In advance of the Autumn Budget, the Association of Taxation Technicians (ATT) is calling upon the Chancellor to extend the availability of the temporary increase in the Annual Investment Allowance (AIA) beyond its scheduled end date of 31 December 2020 in order to help recovering businesses.
The AIA allows businesses to offset fully the cost of qualifying capital items of plant and machinery against taxable profits. The AIA limit is set at annual expenditure of £200,000 but that limit was increased temporarily to £1,000,000 for the two calendar years 2019 and 2020 ‘in order to stimulate business investment in the economy by providing an increased incentive for businesses to invest in plant or machinery’.1
Jeremy Coker, President of the ATT, said:
“COVID-19 means that 2020 has been a year like no other and for businesses the uncertainties mean that few have been in a position to make use of the increased AIA in the way that they might otherwise have done. Threats to their very existence from temporary closures, loss of sales, shortage of supplies and pressure on finances means that businesses of all sizes have deferred purchases of plant or machinery unless absolutely essential. We very much hope that the Chancellor is planning to announce an extension of the temporary £1,000,000 limit until 31 December 2021 at the earliest.”
For any business whose financial year ends on 31 December 2020, the return to the £200,000 limit would mean that it could benefit from AIA on total expenditure of up to £1,000,000 incurred at any time in the year to 31 December 2020 but then only £200,000 in the whole of 2021. For any business with a financial year end other than 31 December, the scheduled ending of the temporary increase on 31 December 2020 could have an even more odd effect.
Take a business with the common year end of 31 March. The complex way the arithmetic works where there is a change in the AIA limit means, that the business could benefit from an effective £800,000 limit if it incurred qualifying expenditure at any time in the nine-month period to 31 December 2020. But the AIA limit for its total expenditure in the three-month period between 1 January 2021 and 31 March 2021 would plummet to £50,000. That would apply even if the business had made no use of the £800,000 limit in the previous nine months.2
Jeremy Coker said:
“It would not be very helpful if the incentive to invest in plant and machinery evaporated on the stroke of midnight on 31 December 2020 just when businesses were hopefully beginning to see signs of recovery in 2021 which would provide the necessary confidence to make such investment.

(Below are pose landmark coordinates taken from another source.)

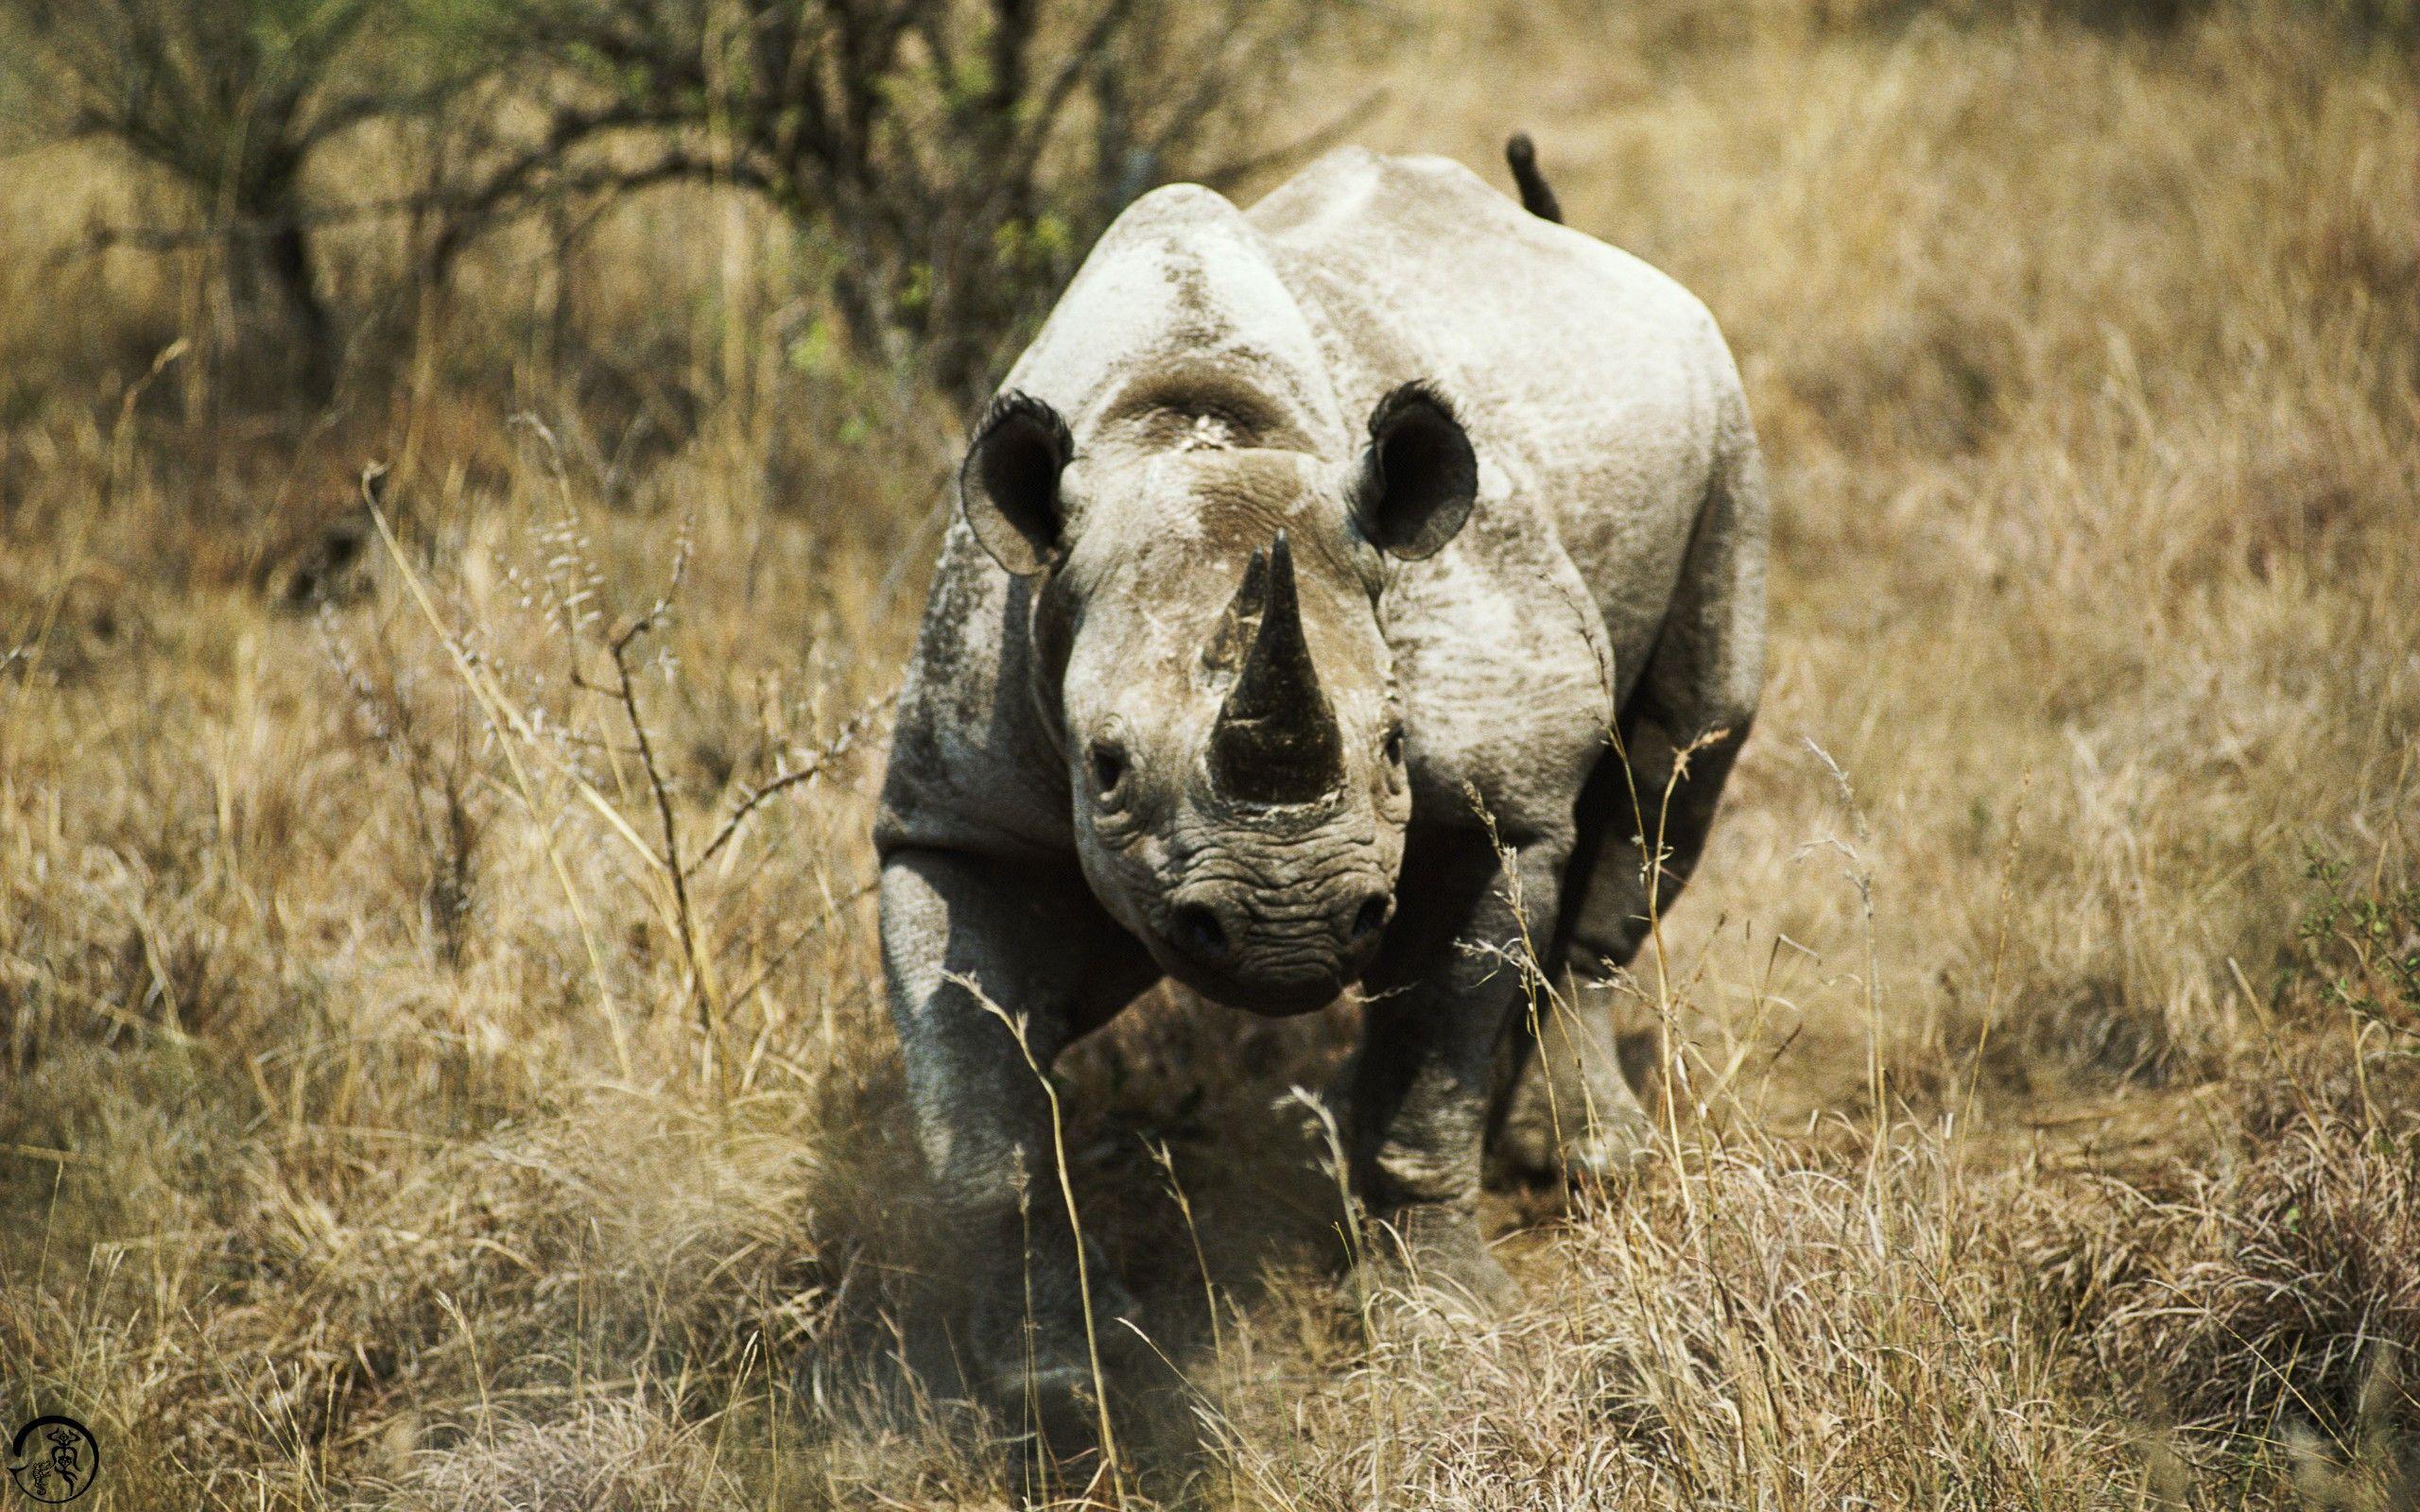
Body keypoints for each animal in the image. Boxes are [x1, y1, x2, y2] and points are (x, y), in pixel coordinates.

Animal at [875, 136, 1766, 1430]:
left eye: (1395, 746)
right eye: (1104, 766)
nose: (1284, 926)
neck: (1185, 428)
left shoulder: (1495, 799)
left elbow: (1436, 1056)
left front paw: (1441, 1321)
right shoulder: (955, 821)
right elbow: (979, 1110)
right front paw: (1053, 1383)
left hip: (1722, 425)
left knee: (1674, 767)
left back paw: (1585, 1161)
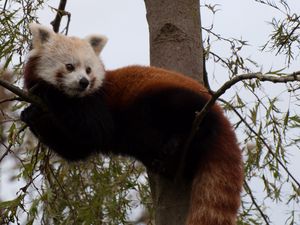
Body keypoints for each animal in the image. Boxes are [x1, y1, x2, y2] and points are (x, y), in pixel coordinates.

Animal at [21, 23, 243, 224]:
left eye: (89, 69)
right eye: (69, 66)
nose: (84, 82)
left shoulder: (98, 103)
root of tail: (218, 112)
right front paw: (30, 113)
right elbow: (75, 148)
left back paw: (179, 140)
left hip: (172, 101)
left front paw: (49, 92)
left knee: (190, 116)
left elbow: (95, 129)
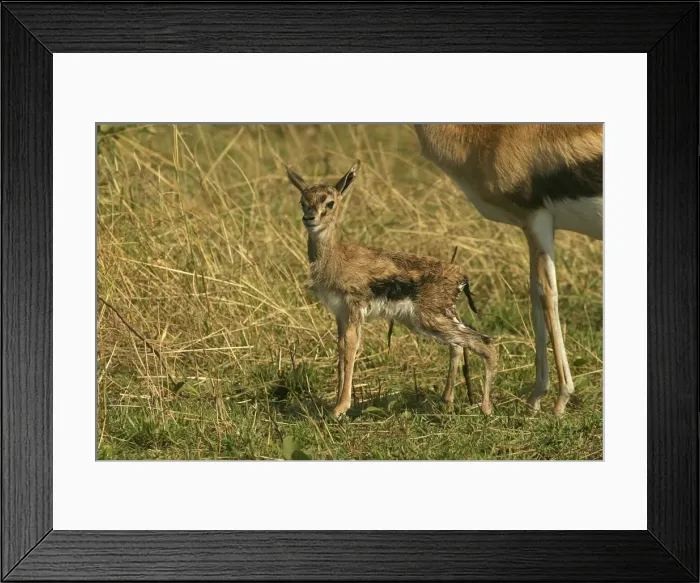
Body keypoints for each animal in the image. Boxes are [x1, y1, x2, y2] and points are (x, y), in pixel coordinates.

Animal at [285, 160, 498, 420]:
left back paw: (486, 409)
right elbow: (341, 350)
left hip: (430, 319)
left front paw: (340, 408)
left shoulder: (355, 307)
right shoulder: (340, 313)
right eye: (303, 201)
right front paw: (336, 403)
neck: (334, 258)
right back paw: (447, 402)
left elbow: (352, 348)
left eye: (330, 202)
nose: (309, 217)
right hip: (437, 318)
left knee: (485, 343)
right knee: (458, 345)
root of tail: (461, 276)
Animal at [413, 124, 603, 416]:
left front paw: (561, 400)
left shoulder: (537, 219)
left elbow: (547, 295)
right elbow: (535, 298)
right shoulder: (531, 226)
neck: (489, 137)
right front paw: (535, 398)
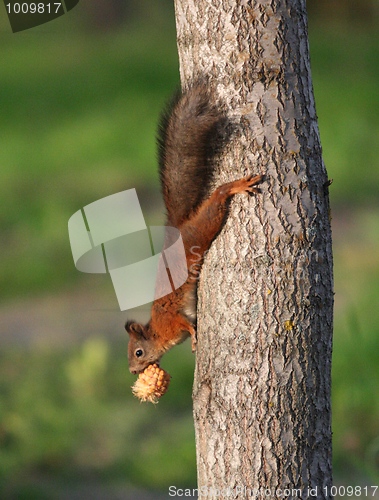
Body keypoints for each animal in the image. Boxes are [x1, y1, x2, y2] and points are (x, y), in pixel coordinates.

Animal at [126, 82, 262, 374]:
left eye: (138, 352)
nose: (132, 371)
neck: (157, 331)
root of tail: (180, 228)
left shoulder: (171, 320)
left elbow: (185, 324)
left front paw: (193, 337)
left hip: (204, 227)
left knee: (217, 198)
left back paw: (234, 187)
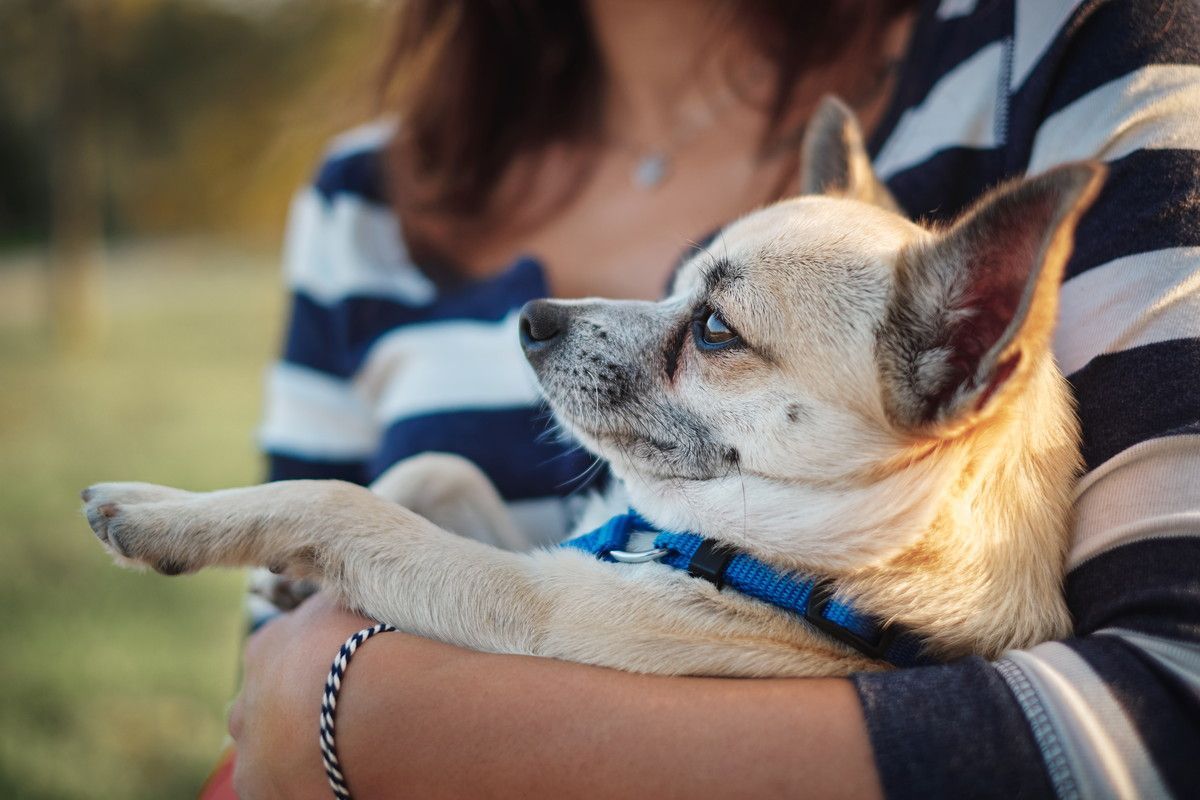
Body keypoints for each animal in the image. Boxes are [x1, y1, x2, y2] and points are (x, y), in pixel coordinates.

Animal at [79, 98, 1099, 676]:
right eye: (672, 284)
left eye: (715, 330)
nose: (532, 317)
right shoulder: (529, 552)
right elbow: (434, 472)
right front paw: (285, 580)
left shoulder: (522, 602)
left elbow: (339, 502)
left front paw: (165, 514)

“I know there are many reasons for the Chancellor to already be thinking of his next Budget but it would be helpful to businesses if he were to indicate in advance of Budget Day whether or not the temporary increase will continue beyond 31 December 2020.”
Notes for editors
- See HMRC Policy Paper Temporary increase in the Annual Investment Allowance of 29 October 2018.
- For a more detailed explanation of the workings of the AIA, see the ATT’s Written Evidence to the House of Commons Public Bill Committee of 21 November 2018.